Probability theory is to provide you with the methodology of computing probabilities given other probabilities and certain relationships between events.

Probability theory cannot predict the occurence of events. The most that probabilty theory can do for you is well described in the following joke -- better said: probability theory explains why the following is a joke.

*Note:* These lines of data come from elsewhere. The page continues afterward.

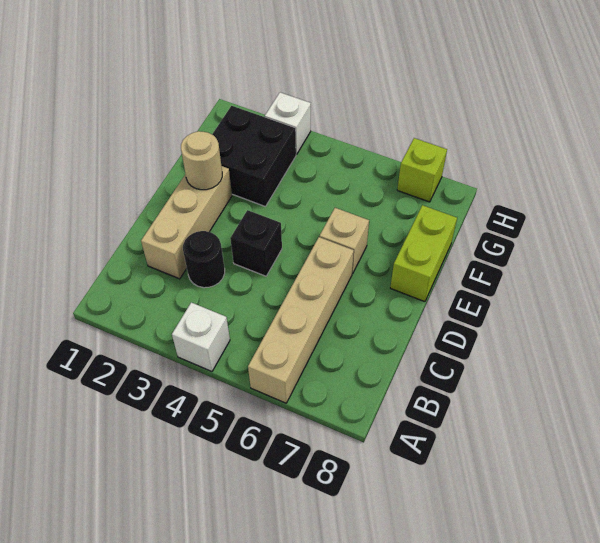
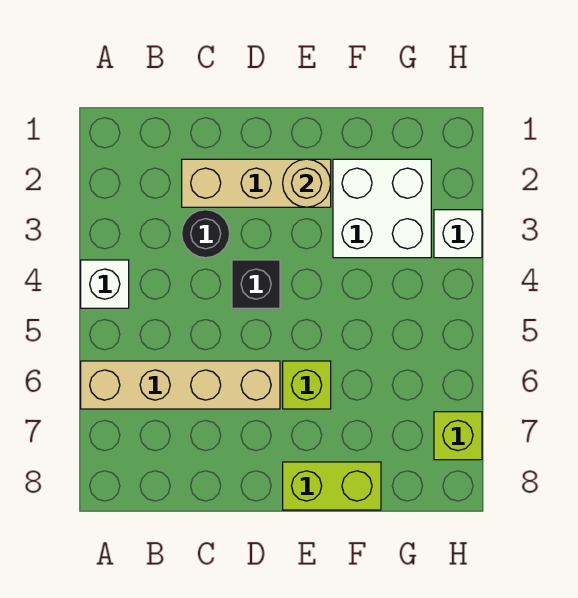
tan 1x1 brick [320,208,369,274] -> lime 1x1 brick [283,361,331,409]
black 2x2 brick [212,106,296,207] -> white 2x2 brick [333,159,431,258]

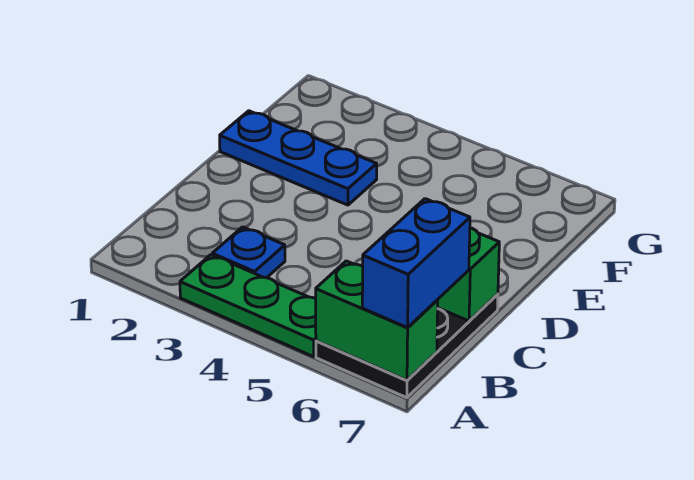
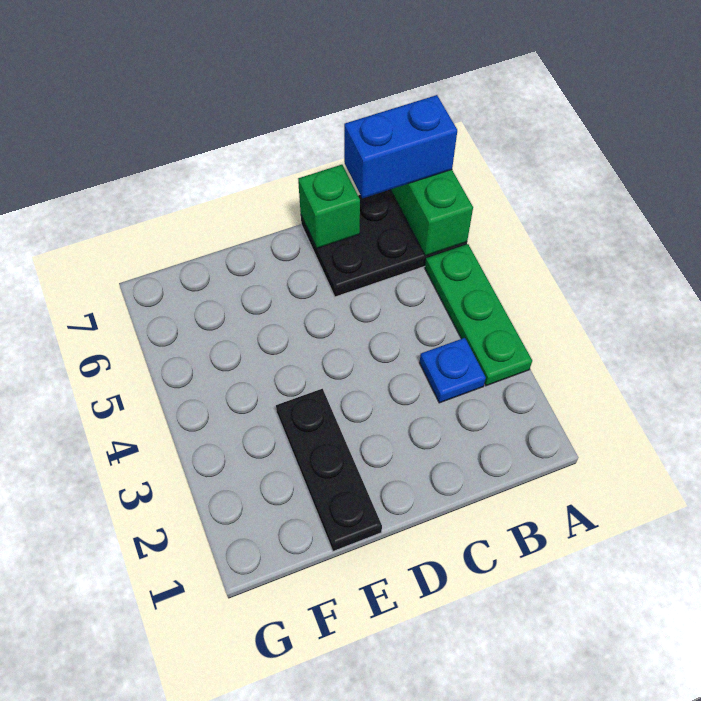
blue 1x3 plate [220,111,377,205] -> black 1x3 plate [276,389,382,551]

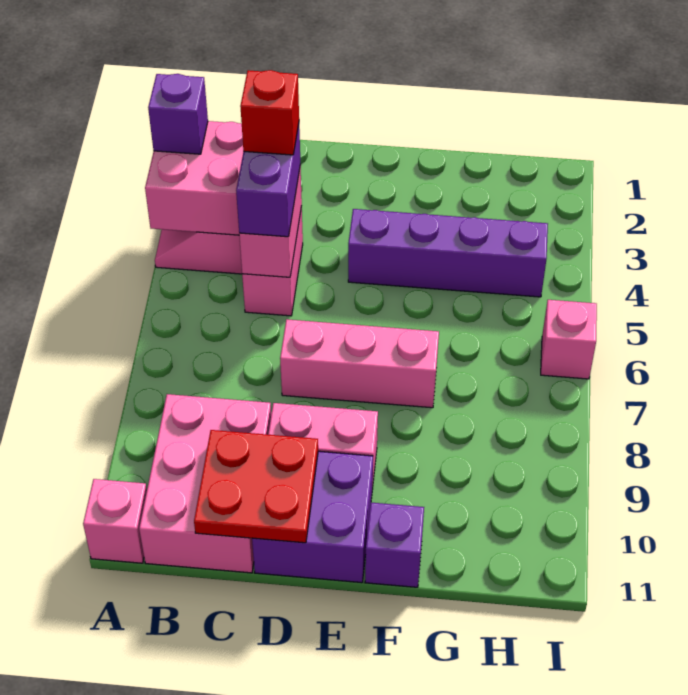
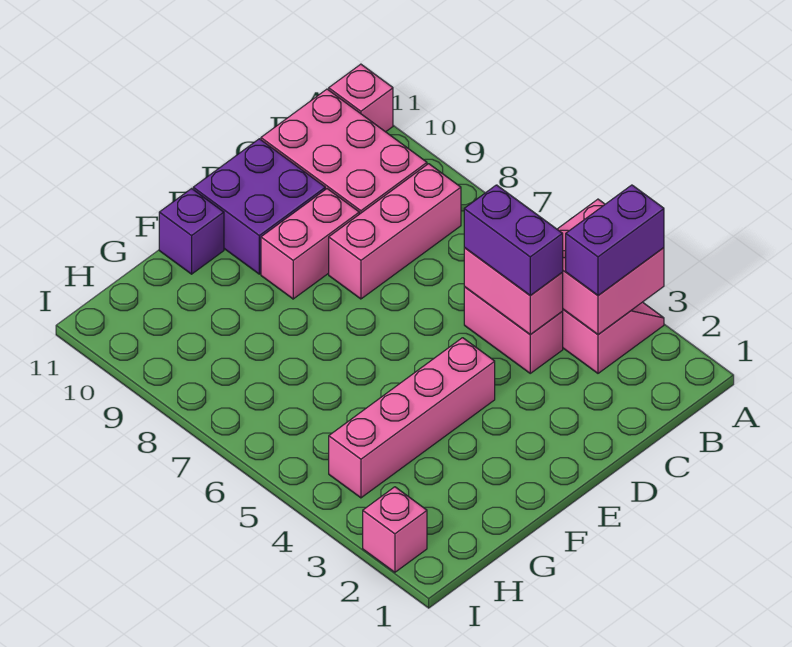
purple 1x1 brick [148,74,208,154] -> purple 1x2 brick [566,185,664,295]
red 1x1 brick [240,70,299,155] -> none
red 2x2 plate [194,430,318,543] -> none
pink 1x3 brick [280,319,439,408] -> pink 1x3 brick moved to [329,164,461,299]
purple 1x4 brick [348,209,548,297] -> pink 1x4 brick [329,338,495,498]
pink 1x1 brick [541,300,597,379] -> pink 1x1 brick moved to [363,487,427,572]

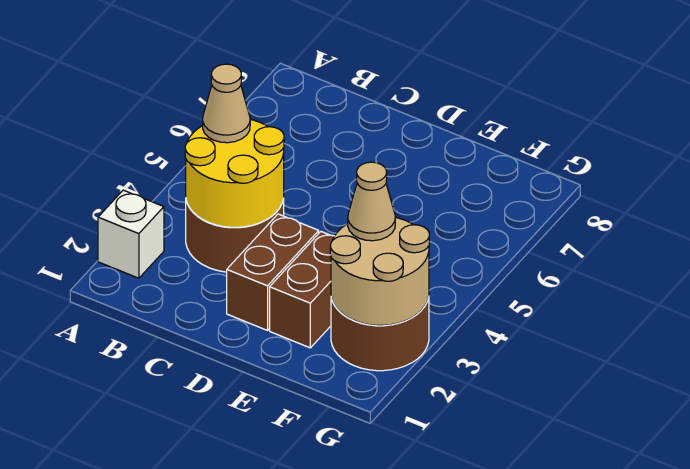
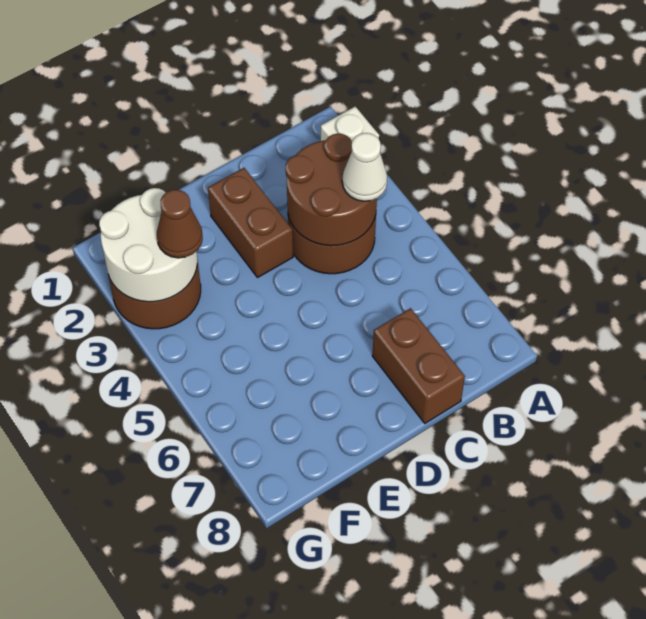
yellow 2x2 round brick [185,120,284,227] -> brown 2x2 round brick [286,134,377,246]
tan 1x1 cone [203,64,250,143] -> white 1x1 cone [342,133,387,201]
brown 1x2 brick [270,232,334,348] -> brown 1x2 brick moved to [372,308,465,423]
tan 2x2 round brick [330,217,429,325] -> white 2x2 round brick [99,188,197,302]
tan 1x1 cone [348,162,395,241] -> brown 1x1 cone [157,190,203,258]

Traveller: Hey, ticket officer, what is the probabity that there will be a bomb on the airplana?

Ticket officer: It is about one to one thousand, sir.

Traveller: Quite high of a probability. Huhh. Let me think... Hey, and what is the probability that there will be two bombs on the same plane?

Ticket officer: The probability of that event is is one to one million, sir.

Traveller: No problem. That is OK. So I will check in one or two bombs.

• This is my favored joke about probabilities ! I have another one about statistics that I do not think I could post here. $\to +1$ for reporting the joke. Cheers :-) – Claude Leibovici Jun 8 at 13:22
• Come on Claude, tell us please....... @ClaudeLeibovici – Aqua Jun 8 at 15:36
• Send me an e-mail (address in profile) and I shall tell you. – Claude Leibovici Jun 9 at 1:43
• @Claude Leibovici: zzzgyorfi@gmail.com. – zoli Jun 9 at 6:53

The answer to your question is "no" when applied to "such as cricket matches" but often "yes" in other contexts.

If you flip a coin over and over again there is no formula to predict the next toss, but several that make very accurate predictions of how close to half heads half tails you will probably be in the long run, or how often you should expect to see a run of $$10$$ heads in a row.

The mathematics that models where the planets will be in the sky years from now or how to guide a space probe to Mars or Pluto makes astonishingly accurate predictions.